Count every line in the following entries where the word "down" appears. Give the count alone.

┌──

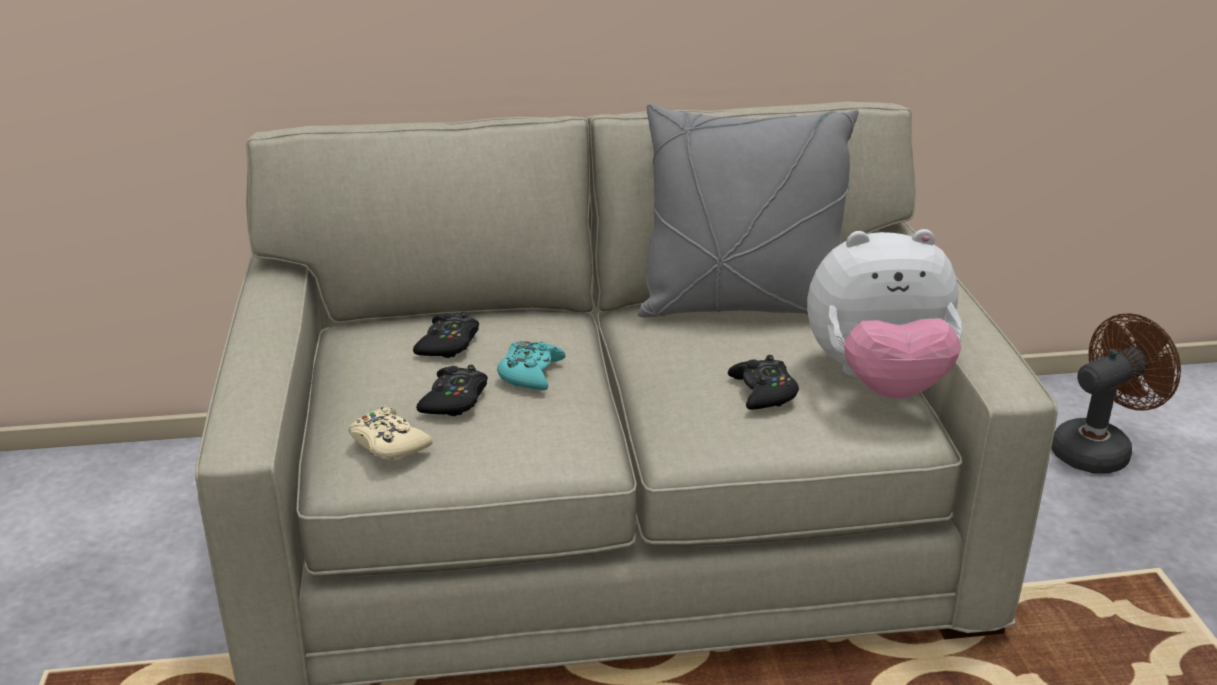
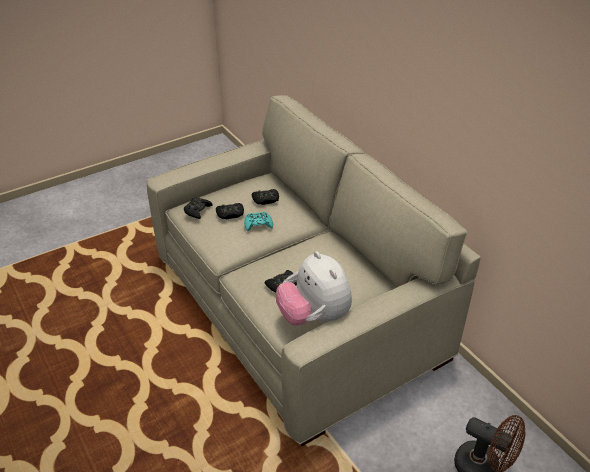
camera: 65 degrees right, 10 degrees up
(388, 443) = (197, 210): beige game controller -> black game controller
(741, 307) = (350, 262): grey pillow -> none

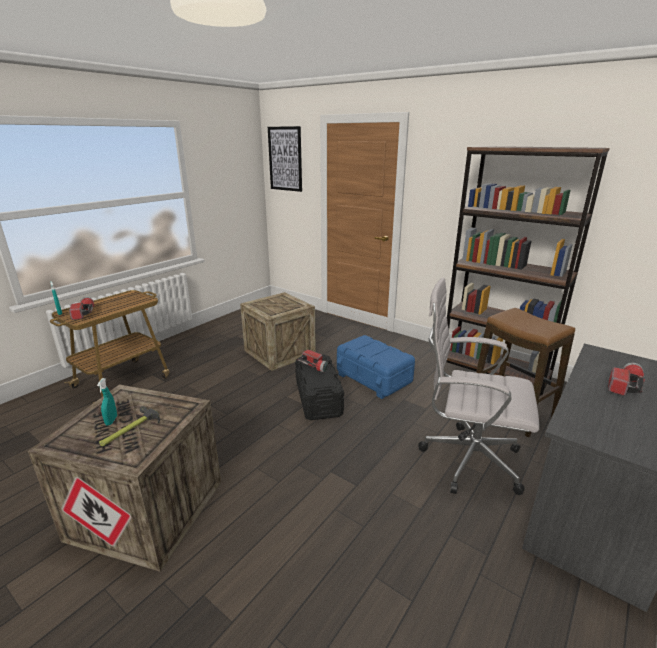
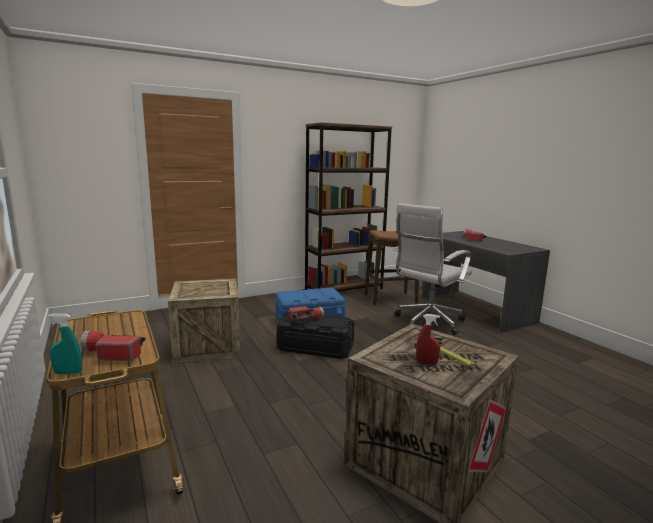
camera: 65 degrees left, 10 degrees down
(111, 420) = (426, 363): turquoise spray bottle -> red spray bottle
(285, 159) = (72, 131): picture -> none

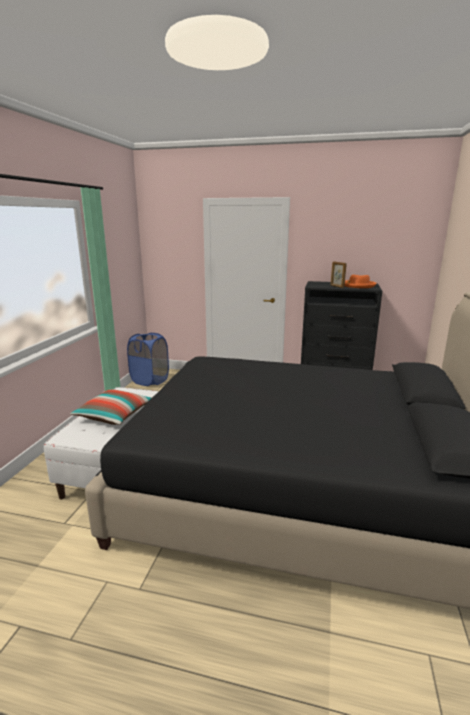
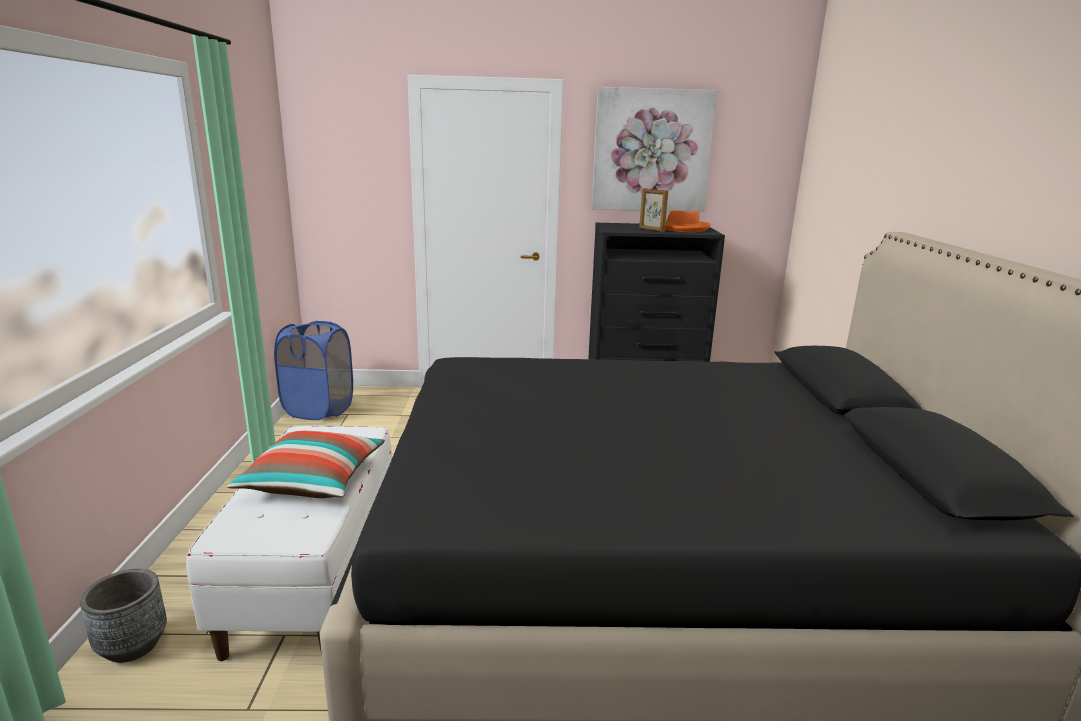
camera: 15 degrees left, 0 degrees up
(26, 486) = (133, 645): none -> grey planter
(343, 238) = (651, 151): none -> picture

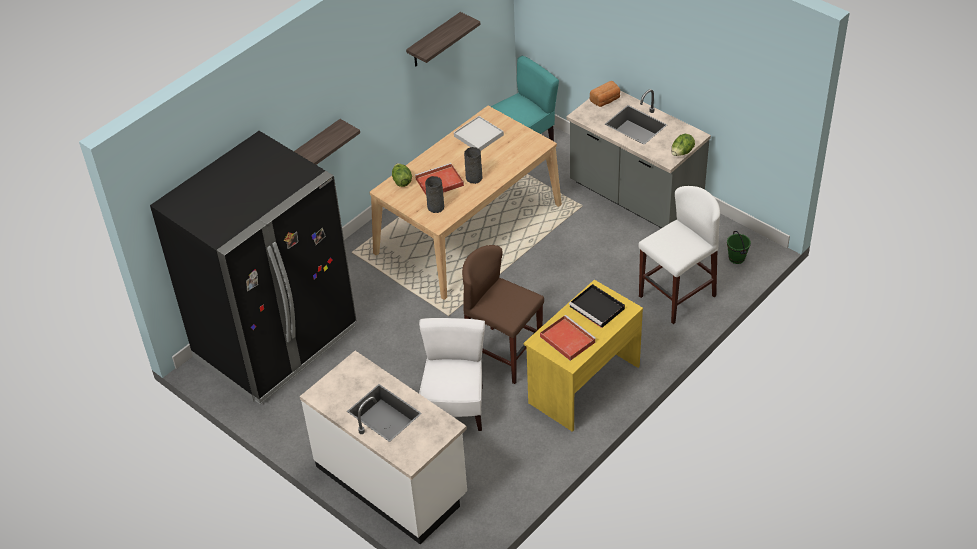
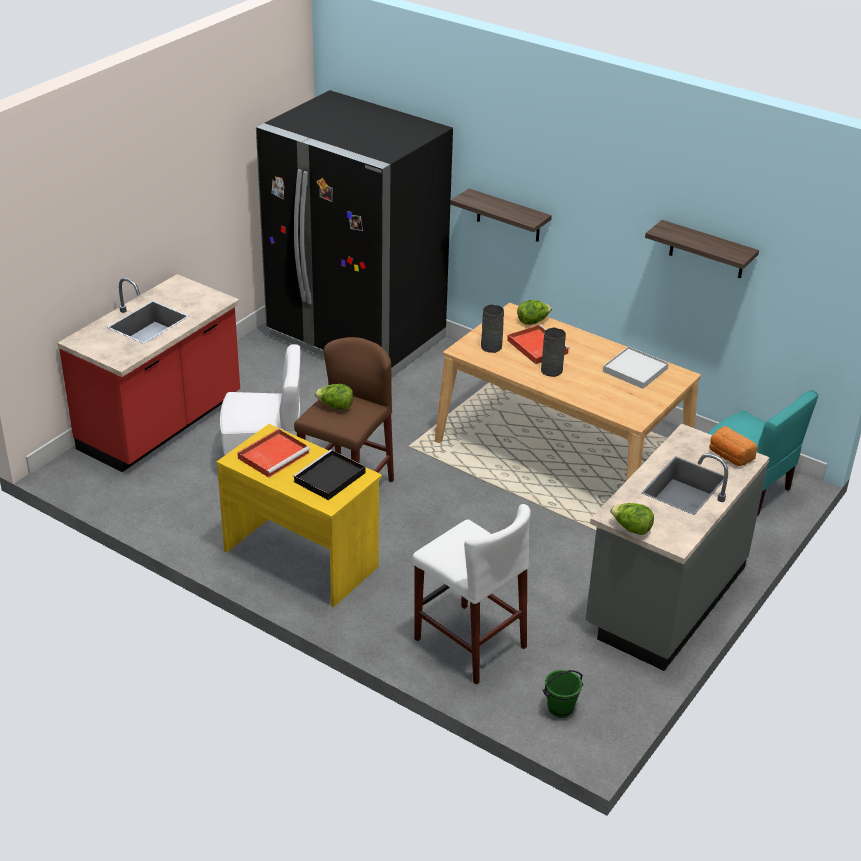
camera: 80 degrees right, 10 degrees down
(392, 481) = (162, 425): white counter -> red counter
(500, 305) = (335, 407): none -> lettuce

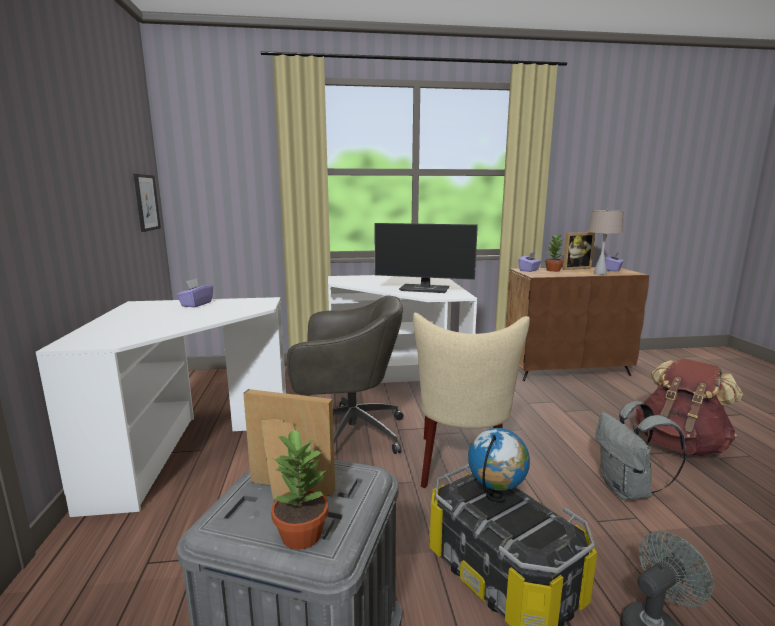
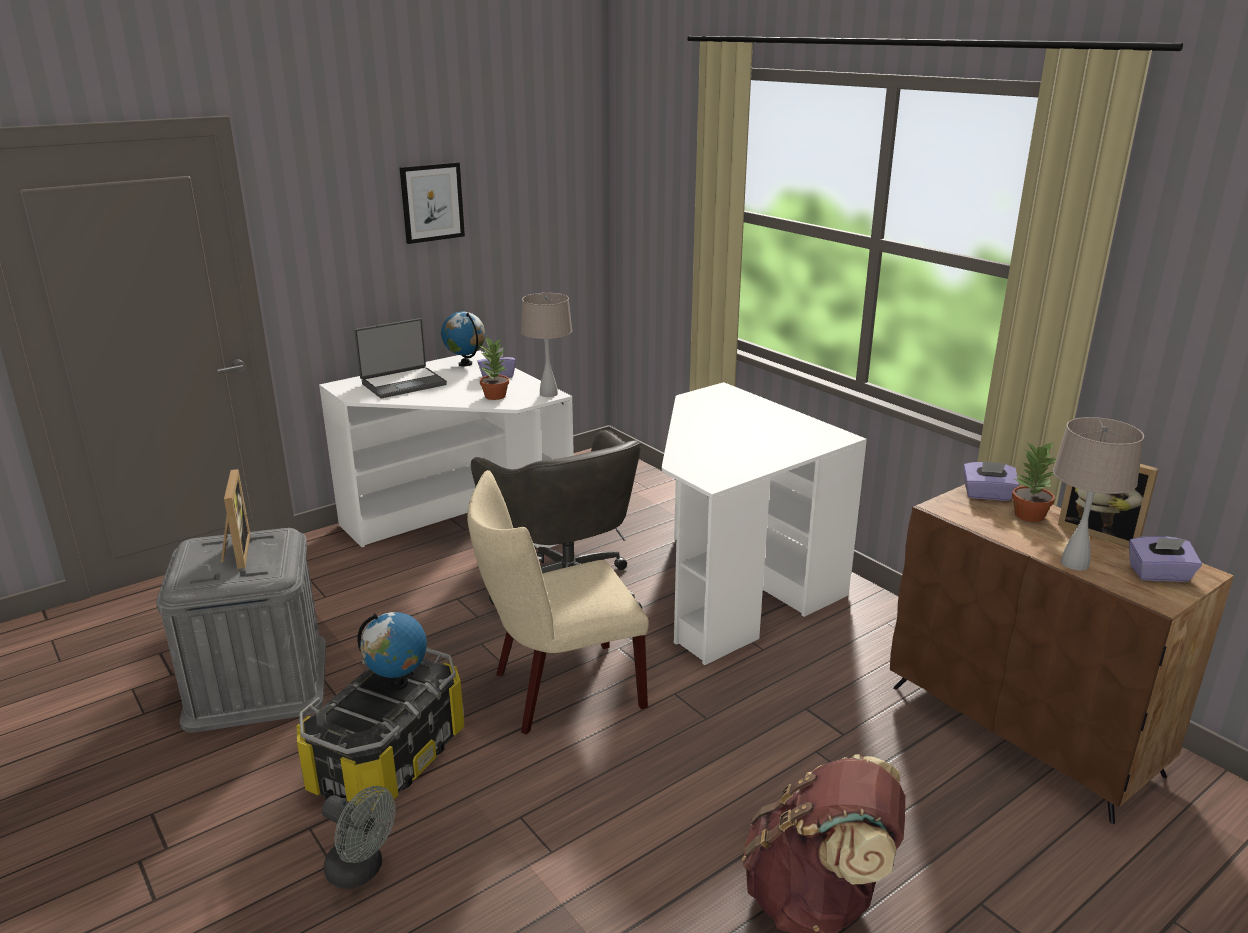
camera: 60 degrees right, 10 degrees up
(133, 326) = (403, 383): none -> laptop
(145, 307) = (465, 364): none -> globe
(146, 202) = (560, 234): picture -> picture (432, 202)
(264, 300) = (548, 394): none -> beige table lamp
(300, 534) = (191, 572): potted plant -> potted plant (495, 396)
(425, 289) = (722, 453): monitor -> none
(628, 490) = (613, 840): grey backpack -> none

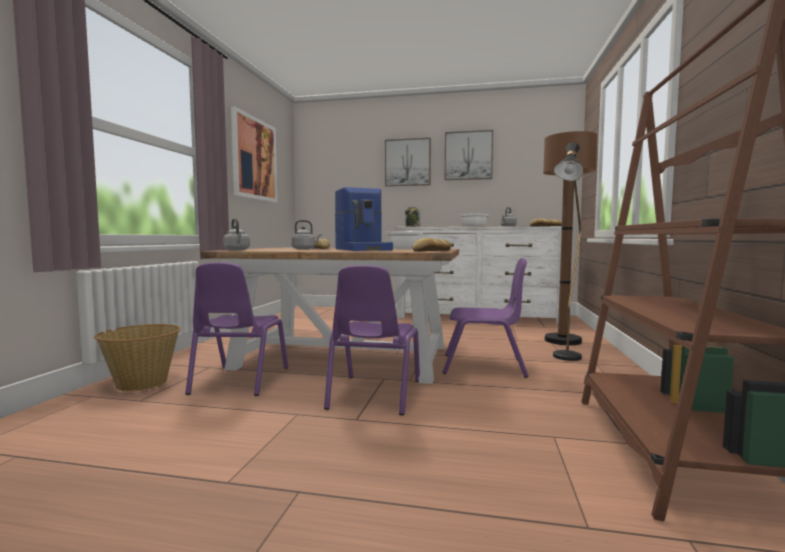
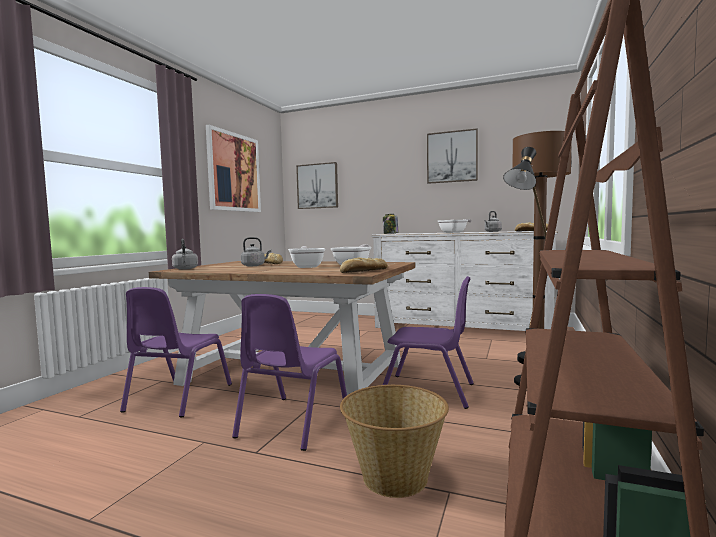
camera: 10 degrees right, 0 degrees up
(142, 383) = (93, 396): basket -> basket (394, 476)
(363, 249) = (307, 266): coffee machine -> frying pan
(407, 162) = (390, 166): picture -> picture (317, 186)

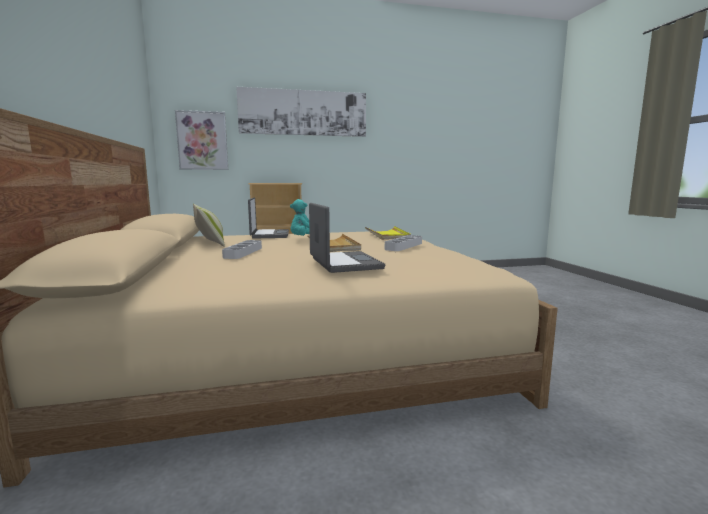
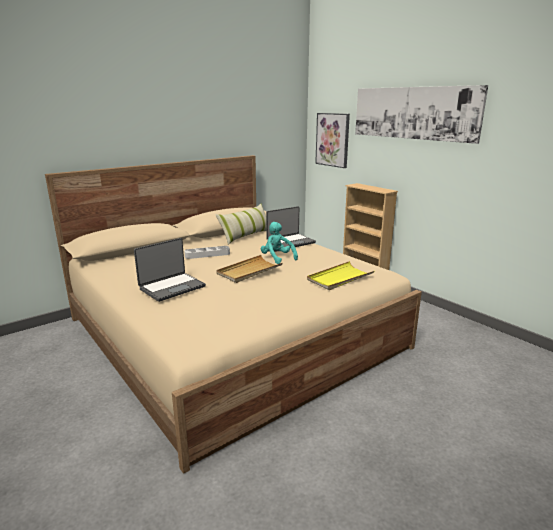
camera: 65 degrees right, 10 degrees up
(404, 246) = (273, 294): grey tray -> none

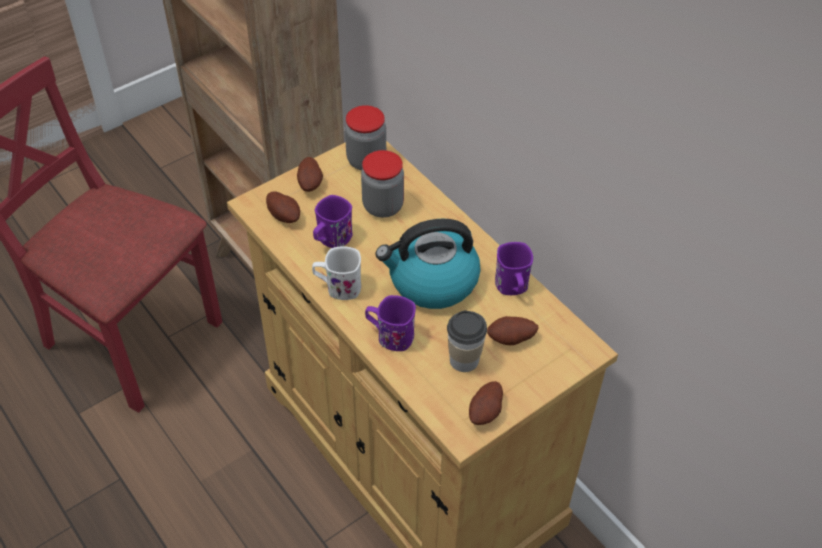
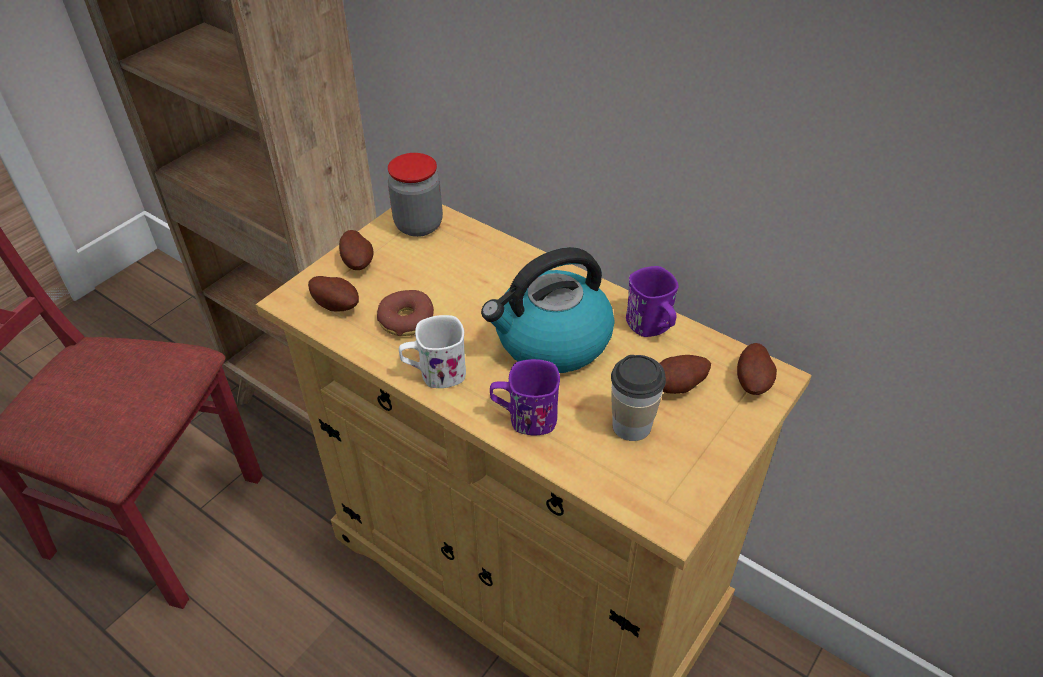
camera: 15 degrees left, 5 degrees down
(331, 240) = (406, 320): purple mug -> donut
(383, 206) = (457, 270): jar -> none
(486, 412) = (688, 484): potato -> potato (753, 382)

└──

- _ANSWER SECTION_: 3